> [练习短文]
* * *
Claude Sonnet 4.6：Global 和 US Profile 的 P50 总延迟差异在 ±50ms 以内
Nova 2 Lite：差异在 ±20ms 以内

这说明从美国 Region 调用时，Global Profile 很可能就近路由到了美国的 Region，路由开销可忽略。

发现 2: 在非美国 Region，Global Profile 比 Geographic Profile 慢 12-43%¶

Region	模型	Global vs Regional 总延迟差异
eu-central-1	Claude	+12.7%
eu-central-1	Nova 2 Lite	+27.7%
ap-northeast-1	Claude	+22.4%
ap-northeast-1	Nova 2 Lite	+43.3%
ap-southeast-2	Claude	+16.1%

这是最重要的发现：在欧洲和亚太 Region，Global Profile 的请求很可能被路由到了美国的 Region，导致了显著的跨洋延迟。
* * *
> [操作说明] 根据练习短文，判断下列说法是否与其一致，每项回答“是”或“否”，并原文引用起决定作用的字句：(a) 从美国 Region 调用时，Global Profile 的路由开销可以忽略；(b) Claude Sonnet 4.6 的 Global 与 US Profile 的 P50 总延迟差异超过 100ms；(c) 在欧洲和亚太 Region，Global Profile 的请求很可能被路由到了美国的 Region。 下面的数据取自另一个来源。

> [数据集条目]
* * *
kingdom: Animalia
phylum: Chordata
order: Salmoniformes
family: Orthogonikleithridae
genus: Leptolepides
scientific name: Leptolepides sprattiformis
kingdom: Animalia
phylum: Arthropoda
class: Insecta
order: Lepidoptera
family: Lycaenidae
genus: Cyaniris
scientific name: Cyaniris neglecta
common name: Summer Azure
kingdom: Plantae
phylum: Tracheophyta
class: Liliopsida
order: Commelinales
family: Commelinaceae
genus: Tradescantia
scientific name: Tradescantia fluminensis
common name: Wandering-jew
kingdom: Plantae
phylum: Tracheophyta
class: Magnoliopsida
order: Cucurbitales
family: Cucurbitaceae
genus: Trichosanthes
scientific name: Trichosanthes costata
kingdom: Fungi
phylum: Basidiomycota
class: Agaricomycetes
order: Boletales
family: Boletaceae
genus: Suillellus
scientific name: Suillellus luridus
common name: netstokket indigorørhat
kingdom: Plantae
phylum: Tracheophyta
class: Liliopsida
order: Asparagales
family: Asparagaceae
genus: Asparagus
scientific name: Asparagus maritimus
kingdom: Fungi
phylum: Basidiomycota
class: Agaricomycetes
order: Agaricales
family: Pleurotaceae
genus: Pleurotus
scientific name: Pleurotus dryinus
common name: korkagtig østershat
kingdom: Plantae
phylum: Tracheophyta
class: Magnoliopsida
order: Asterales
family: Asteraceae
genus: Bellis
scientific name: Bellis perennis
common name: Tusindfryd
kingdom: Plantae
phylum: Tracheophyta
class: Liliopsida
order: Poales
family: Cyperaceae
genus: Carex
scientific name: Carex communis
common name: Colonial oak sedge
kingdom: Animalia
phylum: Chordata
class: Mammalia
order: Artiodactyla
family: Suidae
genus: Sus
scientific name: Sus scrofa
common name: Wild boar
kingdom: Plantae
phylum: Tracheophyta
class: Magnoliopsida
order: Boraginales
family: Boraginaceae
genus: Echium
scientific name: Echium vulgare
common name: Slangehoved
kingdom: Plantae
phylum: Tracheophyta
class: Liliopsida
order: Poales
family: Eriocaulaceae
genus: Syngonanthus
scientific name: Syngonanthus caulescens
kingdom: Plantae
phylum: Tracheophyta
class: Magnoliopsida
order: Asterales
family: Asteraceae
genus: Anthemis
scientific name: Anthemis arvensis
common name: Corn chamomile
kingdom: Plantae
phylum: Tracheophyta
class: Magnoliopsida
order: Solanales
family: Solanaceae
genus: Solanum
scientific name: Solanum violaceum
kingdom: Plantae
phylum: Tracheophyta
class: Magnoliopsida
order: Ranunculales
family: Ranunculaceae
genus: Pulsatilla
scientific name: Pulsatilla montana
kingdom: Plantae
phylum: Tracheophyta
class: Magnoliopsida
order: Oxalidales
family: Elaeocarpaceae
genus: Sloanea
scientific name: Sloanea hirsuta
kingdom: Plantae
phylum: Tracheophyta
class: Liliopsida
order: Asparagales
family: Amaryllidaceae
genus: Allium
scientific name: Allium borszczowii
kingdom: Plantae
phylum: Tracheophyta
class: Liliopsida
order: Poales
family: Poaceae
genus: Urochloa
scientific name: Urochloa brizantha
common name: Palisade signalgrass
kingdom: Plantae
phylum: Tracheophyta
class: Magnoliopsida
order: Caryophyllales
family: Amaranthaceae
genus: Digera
* * *
> [结果]
(a) 是。“路由开销可忽略”
(b) 否。“Claude Sonnet 4.6：Global 和 US Profile 的 P50 总延迟差异在 ±50ms 以内”
(c) 是。“在欧洲和亚太 Region，Global Profile 的请求很可能被路由到了美国的 Region”